The first tokenized issuance under the programme took place on August 20, marking OCBC’s entry into blockchain-based debt issuance at scale.

A Trend Among Global Banks

OCBC’s move follows a growing wave of blockchain experiments by major banks in both Asia and the West. Singapore’s largest bank, DBS, for instance, has already tested blockchain-based bond issuances on the government-backed Project Guardian platform, where tokenized assets are piloted in a regulated environment. DBS also launched its own digital exchange, allowing institutional clients to issue and trade tokenized bonds and equities.

In Hong Kong, HSBC has run blockchain-based bond issuance pilots, including tokenized green bonds for the Hong Kong Monetary Authority, demonstrating how the technology can streamline issuance and settlement. Citi, meanwhile, has developed blockchain-based tokenization platforms to modernize debt and equity markets, positioning digital assets as part of its global strategy to transform wholesale banking infrastructure.
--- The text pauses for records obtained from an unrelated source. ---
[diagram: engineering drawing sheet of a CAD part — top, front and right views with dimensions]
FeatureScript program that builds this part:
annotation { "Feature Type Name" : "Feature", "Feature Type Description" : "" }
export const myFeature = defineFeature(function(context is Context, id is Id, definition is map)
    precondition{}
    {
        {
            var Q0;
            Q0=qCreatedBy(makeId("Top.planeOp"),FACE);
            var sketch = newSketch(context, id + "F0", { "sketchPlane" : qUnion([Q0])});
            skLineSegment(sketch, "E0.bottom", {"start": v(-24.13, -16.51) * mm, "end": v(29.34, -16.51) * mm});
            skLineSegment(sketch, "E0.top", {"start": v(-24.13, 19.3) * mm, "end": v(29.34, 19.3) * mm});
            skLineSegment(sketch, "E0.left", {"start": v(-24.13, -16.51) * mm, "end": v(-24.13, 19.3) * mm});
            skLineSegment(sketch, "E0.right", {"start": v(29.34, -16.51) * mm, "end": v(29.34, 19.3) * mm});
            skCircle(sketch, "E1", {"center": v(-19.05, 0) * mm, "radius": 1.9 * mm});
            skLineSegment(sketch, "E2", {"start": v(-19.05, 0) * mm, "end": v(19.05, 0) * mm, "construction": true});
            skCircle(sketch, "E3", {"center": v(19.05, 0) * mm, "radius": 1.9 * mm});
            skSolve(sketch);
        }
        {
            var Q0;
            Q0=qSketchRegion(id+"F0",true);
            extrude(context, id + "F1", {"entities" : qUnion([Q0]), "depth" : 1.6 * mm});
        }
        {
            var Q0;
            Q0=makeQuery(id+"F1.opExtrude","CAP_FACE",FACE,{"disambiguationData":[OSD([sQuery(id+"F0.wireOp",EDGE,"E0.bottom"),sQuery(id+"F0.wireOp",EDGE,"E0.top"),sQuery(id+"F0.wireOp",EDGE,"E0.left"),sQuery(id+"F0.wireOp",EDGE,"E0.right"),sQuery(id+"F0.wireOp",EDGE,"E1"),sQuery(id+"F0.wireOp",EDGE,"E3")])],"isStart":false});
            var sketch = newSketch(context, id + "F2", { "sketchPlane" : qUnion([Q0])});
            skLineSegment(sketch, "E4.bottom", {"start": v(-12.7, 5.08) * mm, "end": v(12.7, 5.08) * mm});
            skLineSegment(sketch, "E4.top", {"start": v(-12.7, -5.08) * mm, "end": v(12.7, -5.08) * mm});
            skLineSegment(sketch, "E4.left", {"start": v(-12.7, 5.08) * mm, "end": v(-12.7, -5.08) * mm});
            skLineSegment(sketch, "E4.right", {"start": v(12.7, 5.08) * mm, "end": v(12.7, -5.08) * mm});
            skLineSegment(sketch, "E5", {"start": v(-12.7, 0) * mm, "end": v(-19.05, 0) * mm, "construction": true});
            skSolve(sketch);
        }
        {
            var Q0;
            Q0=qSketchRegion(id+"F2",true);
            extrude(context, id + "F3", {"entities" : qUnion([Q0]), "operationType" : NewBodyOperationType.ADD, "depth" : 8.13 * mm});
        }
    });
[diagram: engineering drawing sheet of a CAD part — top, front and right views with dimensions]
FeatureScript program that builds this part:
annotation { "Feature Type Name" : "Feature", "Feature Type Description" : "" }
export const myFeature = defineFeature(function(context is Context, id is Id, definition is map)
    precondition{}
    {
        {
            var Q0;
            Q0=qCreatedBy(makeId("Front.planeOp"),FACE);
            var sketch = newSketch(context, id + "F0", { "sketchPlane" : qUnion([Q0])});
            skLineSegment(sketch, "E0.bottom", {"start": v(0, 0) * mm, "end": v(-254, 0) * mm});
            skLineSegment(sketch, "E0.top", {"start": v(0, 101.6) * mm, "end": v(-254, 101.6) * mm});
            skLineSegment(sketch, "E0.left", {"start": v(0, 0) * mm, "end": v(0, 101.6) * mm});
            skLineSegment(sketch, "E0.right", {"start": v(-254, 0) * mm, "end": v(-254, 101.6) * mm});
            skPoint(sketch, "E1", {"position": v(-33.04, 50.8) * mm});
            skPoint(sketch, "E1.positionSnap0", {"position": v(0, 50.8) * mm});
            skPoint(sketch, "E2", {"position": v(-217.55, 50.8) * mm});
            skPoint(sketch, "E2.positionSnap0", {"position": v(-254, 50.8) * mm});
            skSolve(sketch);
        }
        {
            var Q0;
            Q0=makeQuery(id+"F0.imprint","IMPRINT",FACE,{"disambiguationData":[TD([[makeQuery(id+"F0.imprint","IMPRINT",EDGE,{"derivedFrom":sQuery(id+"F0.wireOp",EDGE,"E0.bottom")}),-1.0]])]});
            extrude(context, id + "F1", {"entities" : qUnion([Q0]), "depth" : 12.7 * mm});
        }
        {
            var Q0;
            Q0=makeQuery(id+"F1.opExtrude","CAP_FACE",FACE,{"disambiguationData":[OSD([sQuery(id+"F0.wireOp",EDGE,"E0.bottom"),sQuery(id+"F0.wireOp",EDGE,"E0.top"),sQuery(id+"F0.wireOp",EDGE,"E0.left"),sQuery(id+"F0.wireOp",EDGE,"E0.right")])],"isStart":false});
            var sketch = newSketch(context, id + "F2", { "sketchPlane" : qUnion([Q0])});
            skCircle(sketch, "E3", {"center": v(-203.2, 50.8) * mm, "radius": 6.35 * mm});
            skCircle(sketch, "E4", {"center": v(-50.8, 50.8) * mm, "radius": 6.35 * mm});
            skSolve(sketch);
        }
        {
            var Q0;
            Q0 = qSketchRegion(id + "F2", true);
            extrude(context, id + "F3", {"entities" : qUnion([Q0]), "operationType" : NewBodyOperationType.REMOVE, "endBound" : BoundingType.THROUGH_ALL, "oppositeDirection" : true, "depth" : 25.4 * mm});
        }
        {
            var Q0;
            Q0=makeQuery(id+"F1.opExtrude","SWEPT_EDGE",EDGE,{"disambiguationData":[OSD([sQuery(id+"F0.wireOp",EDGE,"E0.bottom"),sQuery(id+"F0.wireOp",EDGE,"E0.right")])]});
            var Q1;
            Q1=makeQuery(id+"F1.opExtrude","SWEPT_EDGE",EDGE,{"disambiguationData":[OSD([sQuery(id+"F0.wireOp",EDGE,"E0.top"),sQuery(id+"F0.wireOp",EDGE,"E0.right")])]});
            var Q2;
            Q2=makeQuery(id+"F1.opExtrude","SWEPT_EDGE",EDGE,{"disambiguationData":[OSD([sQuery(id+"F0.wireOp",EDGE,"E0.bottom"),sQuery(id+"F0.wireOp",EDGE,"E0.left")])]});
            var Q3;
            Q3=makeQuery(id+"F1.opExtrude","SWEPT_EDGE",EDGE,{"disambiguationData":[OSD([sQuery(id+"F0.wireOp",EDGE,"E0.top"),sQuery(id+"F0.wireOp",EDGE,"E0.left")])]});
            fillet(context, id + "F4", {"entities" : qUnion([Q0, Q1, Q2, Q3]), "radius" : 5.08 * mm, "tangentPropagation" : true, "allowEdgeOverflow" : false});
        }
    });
The experiments are not confined to Asia. In Europe, banks like Société Générale have issued tokenised bonds on public blockchains such as Ethereum, while in the U.S., Goldman Sachs and JPMorgan have accelerated blockchain adoption with platforms like JPMorgan’s Onyx, which already facilitates billions of dollars in daily transactions.

Why It Matters

For OCBC, the decision to anchor its new programme on blockchain reflects not only the demand for cheaper and more efficient fundraising but also Singapore’s ambition to be a frontrunner in the digital assets race. By blending traditional structures with blockchain-backed innovation, OCBC joins a growing list of global banks that are attempting to prove that tokenization can move from experimental pilots into real-world financial infrastructure.

With the commercial paper market already vast and highly liquid, tokenization promises to reduce settlement times, increase transparency, and potentially broaden investor participation. The move also signals to regulators and market participants that tokenized debt instruments are maturing from pilot projects into fully-fledged funding options.